Prof. Graßhoff stellte weiter fest, dass das Grundgesetz nicht den Staat, sondern die Menschen in den Vordergrund stellt. "Es ist eine Verfassung, die ger nicht triumphal daherkommt, sondern nüchtern und sachlich. Der Stolz galt nicht dem Staat oder der nation, sondern einem recht kurzen Text, dem seinerzeits kein Zeichen des Stolzes anzumerken ist. (...) Aber es drängt sich auf das Grundgesetz als eine "bescheidene" Verfassung anzusehen."

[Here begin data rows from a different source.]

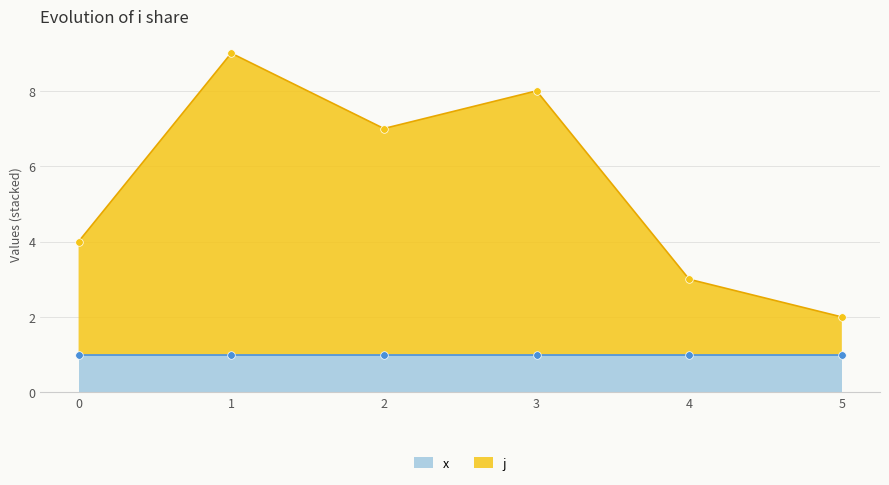

What is the ratio of the value at 5 to the value at 1?

0.2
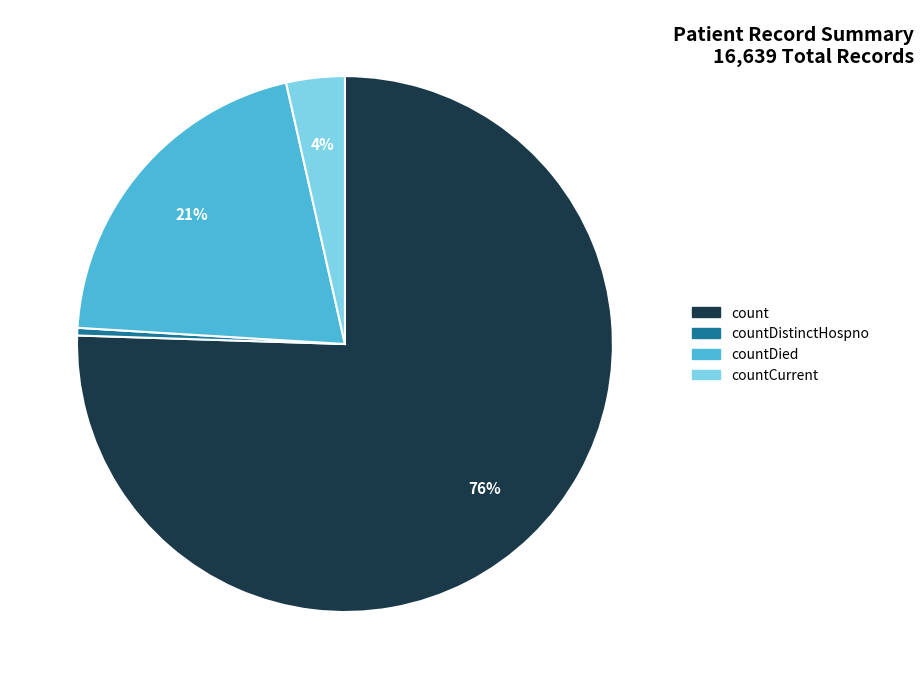

To the nearest percent, what is the average slice percentage?

25%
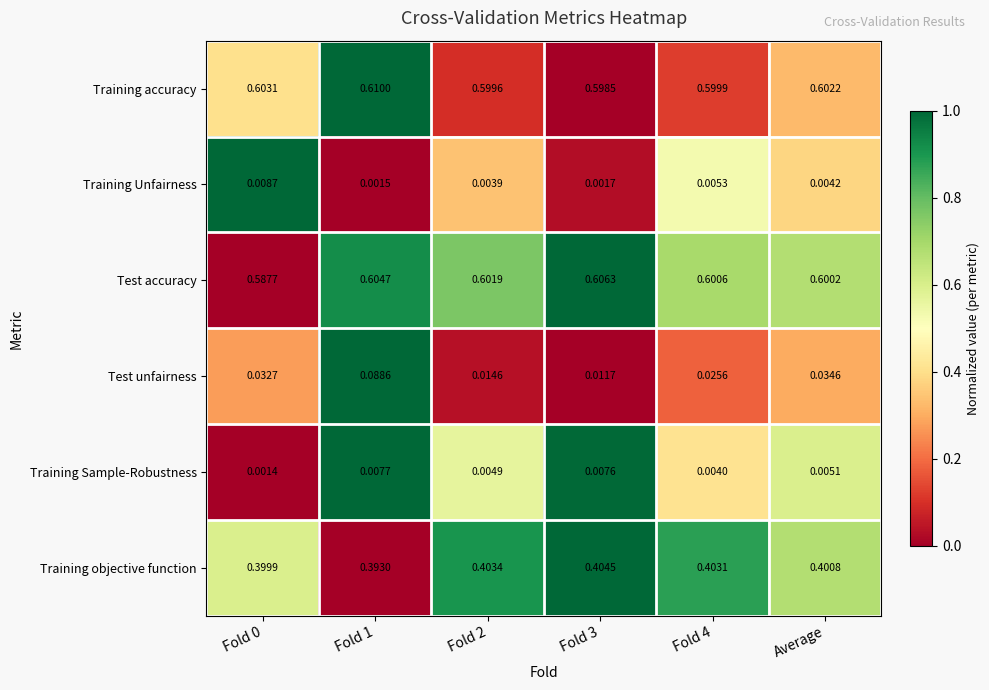

Rank the series by their maximum value, from highest to lowest.

Training accuracy, Test accuracy, Training objective function, Test unfairness, Training Unfairness, Training Sample-Robustness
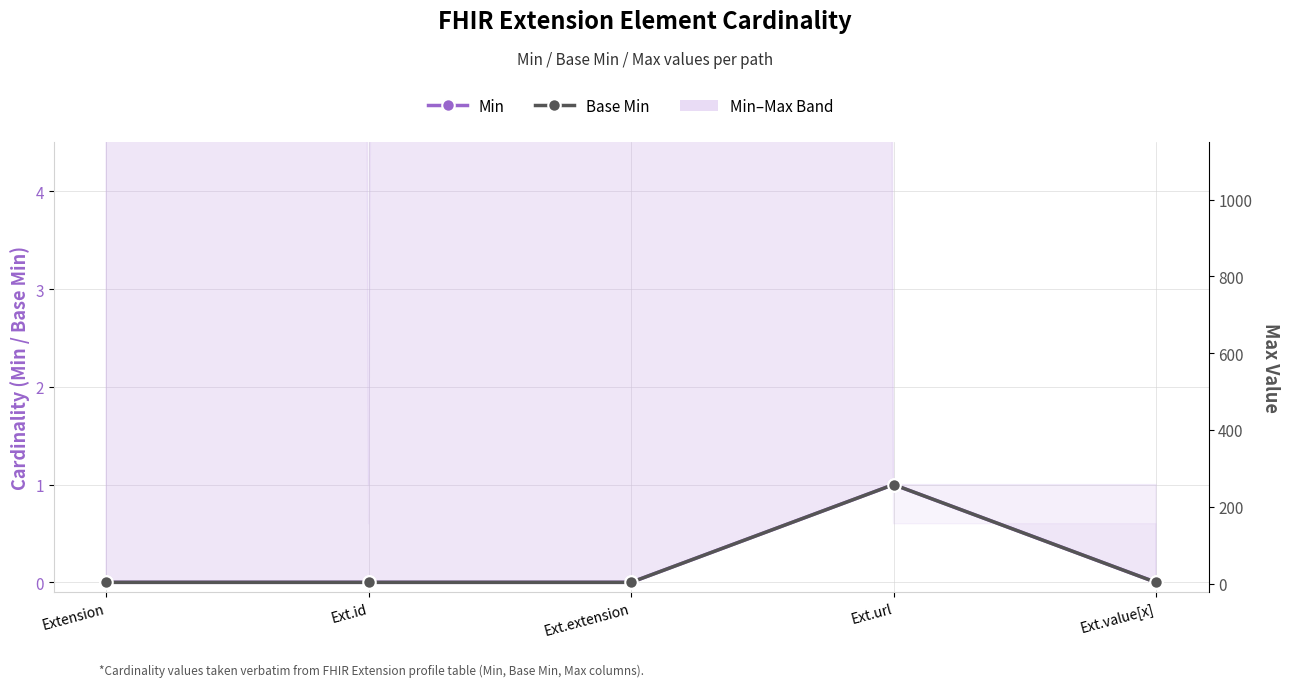

Does the chart have visible grid lines?

Yes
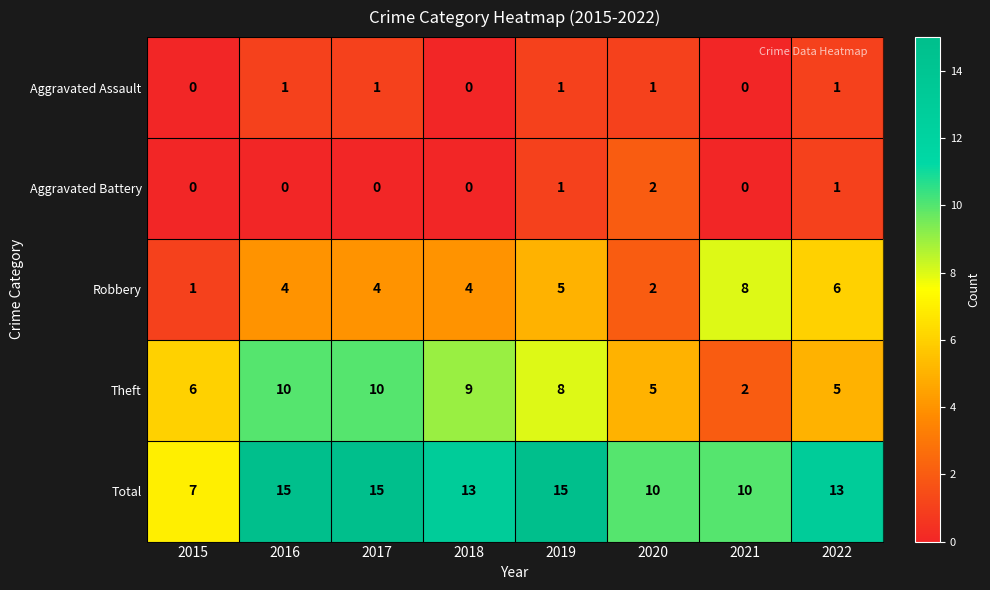

Rank the series by their maximum value, from highest to lowest.

Total, Theft, Robbery, Aggravated Battery, Aggravated Assault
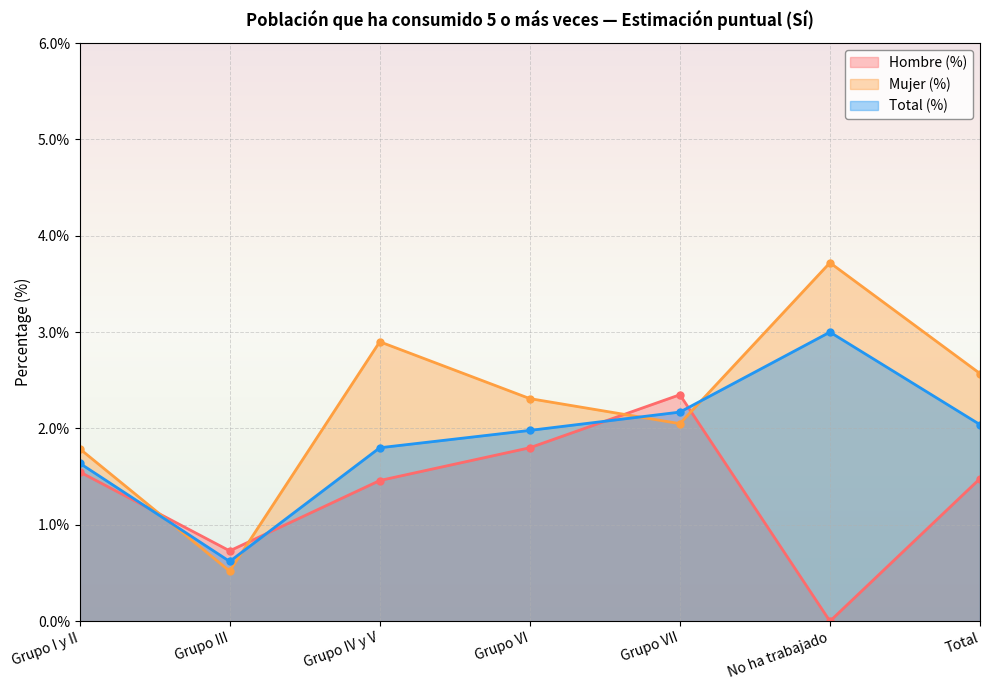

Which label corresponds to the smallest value in the chart?

No ha trabajado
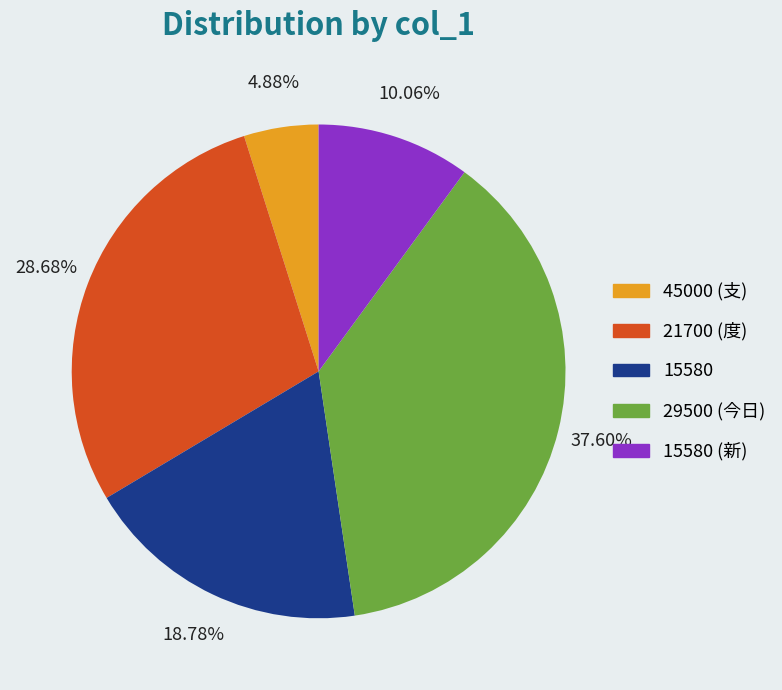

Between 15580 (新) and 29500 (今日), which is larger?

29500 (今日)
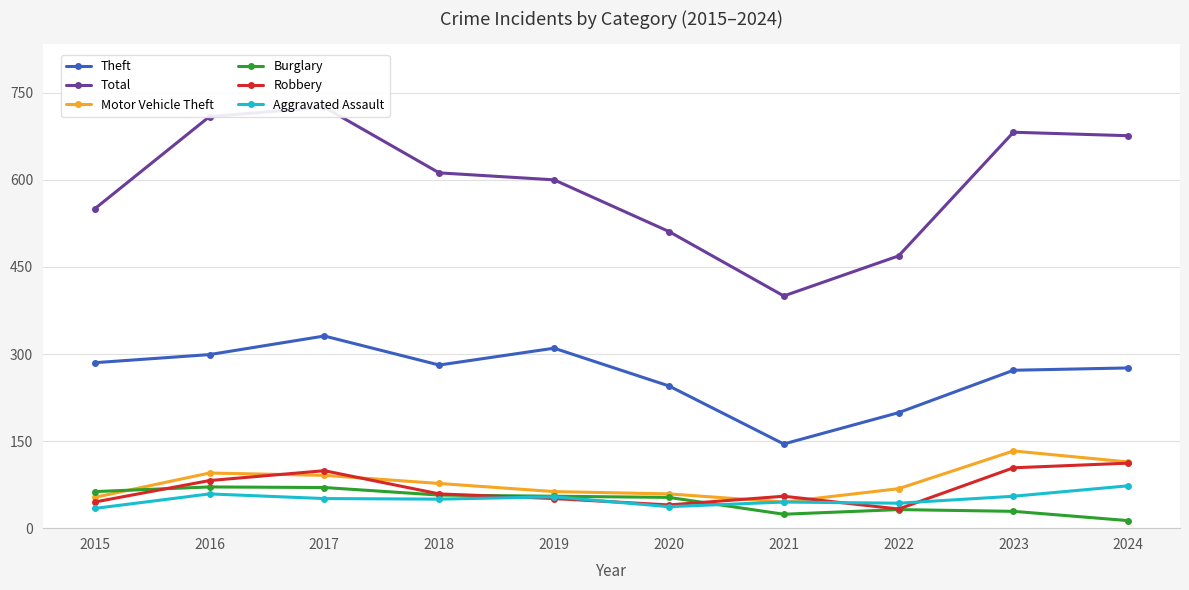

Between which two adjacent categories do Robbery and Burglary first intersect?

2015 and 2016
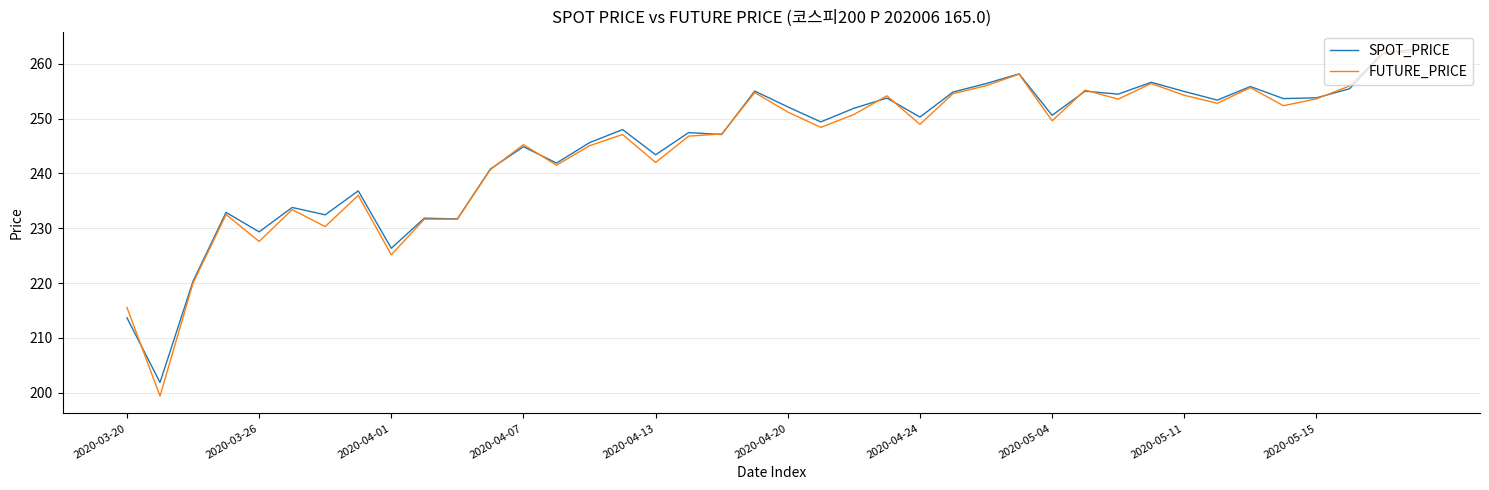

Rank the series by their maximum value, from highest to lowest.

SPOT_PRICE, FUTURE_PRICE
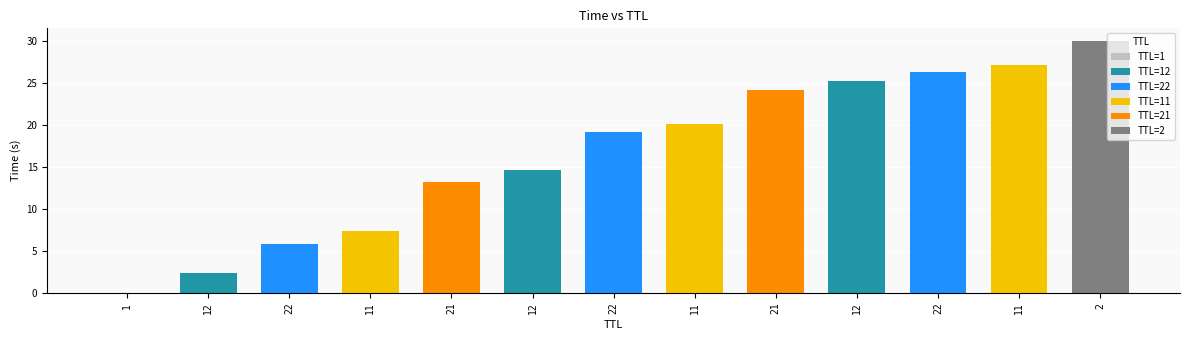

Reading left to right, extract all data points from this chart.

1=0.0	12=2.4	22=5.8	11=7.4	21=13.2	12=14.6	22=19.1	11=20.1	21=24.2	12=25.2	22=26.3	11=27.2	2=30.0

Anschließend erörterte Professor Graßhof die Frage: Gehören die Rechtspflegerinnen und Rechtspfleger ins Grundgesetz?
"Meine Ausgangsfrage nach dem Triumph der bescheidenen Verfassung lässt sich ja ohne weiteres auf die Rechtspfleger übertragen: Rechtspfleger - Triumph einer bescheidenen Laufbahn?
Auch hier bejahe ich das Vorliegen eines Triumphs uneingeschränkt. Die Rechtspflegerin und Rechtspfleger sind aus der bundesdeutschen Justiz, der Justiz des Grundgesetzes nicht mehr wegzudenken. Sie haben wesentlichen Anteil daran, dass unser Justizsystem als beneidenswert effektiv und effizient gilt. Unsere Wirtschaft mag schwächeln, unsere Brücken bröckeln, unsere Regierung zusammenbrechen – die Justiz ist stabil, vertrauenswürdig und das sage ich ganz unbescheiden, auch gerecht.
Wenige Bürgerinnen und Bürger, die in Berührung mit Gerichten kommen, wissen was die Aufgaben der Rechtspfleger sind. Viele können sich unter der Bezeichnung nicht viel vorstellen. Seit Jahren gibt es auch Überlegungen, eine neue Berufsbezeichnung zu suchen, die attraktiv und eingängig klingt. Stattdessen könnte aber auch die an sich doch wunderschöne Bezeichnung Rechtspfleger offensiv genutzt und verbreitet werden.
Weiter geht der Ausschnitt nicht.